430-HANK SAVU, O INDONéSIO-Um tipo pitoresco
HANK SAVU, O INDONÉSIO
Chamava-se Hank Savu, o sobrenome denunciando sua origem : Savu é uma pequena ilha, entre milhares, que constituem a Indonésia, situada bem ao sul do arquipélago. Mudou-se com a família para Amsterdã ao completar dezesseis anos. Na metrópole, continuou os estudos e formou-se em engenharia. Entre idas e vindas, altos e baixos de sua carreira profissional, calhou de vir trabalhar no Brasil, contratado por empresa que erguia a represa de Furnas, no Sul de Minas.
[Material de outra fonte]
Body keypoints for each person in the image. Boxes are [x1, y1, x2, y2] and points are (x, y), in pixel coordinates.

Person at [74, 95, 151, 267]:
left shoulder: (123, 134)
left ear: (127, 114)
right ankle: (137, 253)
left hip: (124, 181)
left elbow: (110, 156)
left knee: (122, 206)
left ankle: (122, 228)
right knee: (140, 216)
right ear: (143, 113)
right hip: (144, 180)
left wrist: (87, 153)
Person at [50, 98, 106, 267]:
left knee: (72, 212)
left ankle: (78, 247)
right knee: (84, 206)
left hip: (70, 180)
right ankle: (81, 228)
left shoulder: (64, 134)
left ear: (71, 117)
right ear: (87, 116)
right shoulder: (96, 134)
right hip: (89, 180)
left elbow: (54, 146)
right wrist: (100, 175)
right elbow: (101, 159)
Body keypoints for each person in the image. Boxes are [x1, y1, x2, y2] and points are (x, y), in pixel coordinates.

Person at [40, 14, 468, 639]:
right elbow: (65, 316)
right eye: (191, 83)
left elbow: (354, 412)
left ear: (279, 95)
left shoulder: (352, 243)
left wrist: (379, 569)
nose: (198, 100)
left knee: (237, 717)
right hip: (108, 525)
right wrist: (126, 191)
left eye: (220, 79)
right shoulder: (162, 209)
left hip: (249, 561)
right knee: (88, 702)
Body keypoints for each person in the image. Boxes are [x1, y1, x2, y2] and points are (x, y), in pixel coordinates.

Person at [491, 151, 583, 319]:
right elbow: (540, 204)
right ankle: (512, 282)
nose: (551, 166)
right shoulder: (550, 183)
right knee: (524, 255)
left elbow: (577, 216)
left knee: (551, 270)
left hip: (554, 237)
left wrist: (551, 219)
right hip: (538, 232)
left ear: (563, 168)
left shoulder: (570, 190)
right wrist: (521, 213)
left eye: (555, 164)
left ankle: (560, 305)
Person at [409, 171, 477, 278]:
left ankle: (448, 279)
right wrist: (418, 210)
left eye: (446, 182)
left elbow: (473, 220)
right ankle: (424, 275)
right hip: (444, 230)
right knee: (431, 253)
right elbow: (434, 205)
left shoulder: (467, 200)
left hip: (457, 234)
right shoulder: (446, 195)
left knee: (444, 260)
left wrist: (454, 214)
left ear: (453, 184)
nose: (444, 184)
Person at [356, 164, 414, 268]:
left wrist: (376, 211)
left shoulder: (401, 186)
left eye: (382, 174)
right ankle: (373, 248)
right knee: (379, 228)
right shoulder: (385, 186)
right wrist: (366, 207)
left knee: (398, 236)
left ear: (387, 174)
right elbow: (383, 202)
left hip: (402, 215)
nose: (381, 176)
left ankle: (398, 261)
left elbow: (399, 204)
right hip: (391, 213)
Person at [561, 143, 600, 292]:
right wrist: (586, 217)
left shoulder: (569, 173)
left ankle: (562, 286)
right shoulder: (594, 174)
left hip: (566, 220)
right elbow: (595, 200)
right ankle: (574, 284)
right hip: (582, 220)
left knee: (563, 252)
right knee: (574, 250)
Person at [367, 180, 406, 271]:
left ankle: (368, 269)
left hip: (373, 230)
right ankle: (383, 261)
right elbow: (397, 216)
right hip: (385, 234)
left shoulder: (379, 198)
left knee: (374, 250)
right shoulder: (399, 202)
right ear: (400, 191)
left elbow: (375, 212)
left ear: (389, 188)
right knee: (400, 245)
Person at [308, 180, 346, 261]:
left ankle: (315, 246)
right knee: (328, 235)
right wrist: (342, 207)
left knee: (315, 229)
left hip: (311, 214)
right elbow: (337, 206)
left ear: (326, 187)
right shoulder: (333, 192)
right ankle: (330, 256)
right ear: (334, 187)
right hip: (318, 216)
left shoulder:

Embora não fosse praticante religioso, tinha sido criado na fé muçulmana. O que não o impediu de se casar com Ivone, jovem professora muito católica, que lecionava na “Vila de Furnas”, o aglomerado de casas para os operários da importante hidrelétrica em construção.
Não compreendia muito bem a religião da esposa, embora fosse tolerante e até chegava a freqüentar a igreja católica de vez em quando, mais para acompanhá-la. Certa ocasião, quando os dois visitavam São Roque da Serra, cidade próxima a Furnas, foram à igreja matriz, onde estava sendo celebrada a Semana Santa. Entre os diversos rituais, todos incompreensíveis a Hank, chamou-lhe a atenção o fato de o sacerdote colocar o cálice no sacrário e fechá-lo com um cadeado. .
— Que significa isto? — Perguntou à esposa.
— Acabou a cerimônia. O padre tranca Deus lá dentro. Ele fica lá até na hora da próxima missa. — Foi a explicação simplista de Ivone.
Mais tarde, em casa dos pais de Ivone, Hank comenta com a sogra::
— Que Deus engraçado vocês têm. Quando não está sendo usado, tem de ficar trancado!
Hank pouco entendia de política. Na época destes registros, a década de 1960, vivia-se o período da Guerra Fria. Estados Unidos e União Soviética estavam à beira de um confronto real. A ameaça do comunismo era uma paranóia no mundo ocidental. Em 1964, a ditadura implantada no Brasil mais acerbou o sentimento anticomunista.
Hank gostava de caminhar pelas cidades. Aconteceu de, num passeio pelos arredores de São Roque, adentrar-se pelo bairro de Cristo-Rei. O bairro ainda estava em formação, com poucas casas, pequenas e todas iguais, que eram parte de um conjunto habitacional em início, para gente de poucos recursos. Era domingo, e alguns operários trabalhavam em sistema de mutirão. No centro, havia uma pequena praça, com a uma imagem do Cristo-Rei em tamanho normal. Como se sabe, Cristo-Rei é apresentado com as honras de um soberano, usando uma vistosa capa vermelha, a cor da realeza.
Impressionado com o que viu, aliado com os poucos conhecimentos de política, chegou-se para o sogro, e em tom de confidência, segredou-lhe:
— Acho que alguém deve avisar ao delegado de polícia que lá praquelas bandas (e apontou na direção do Bairro de Cristo-Rei) tem uns comunistas construindo umas casinhas todas iguais e uma estátua do chefe deles, com a bandeira vermelha nas costas.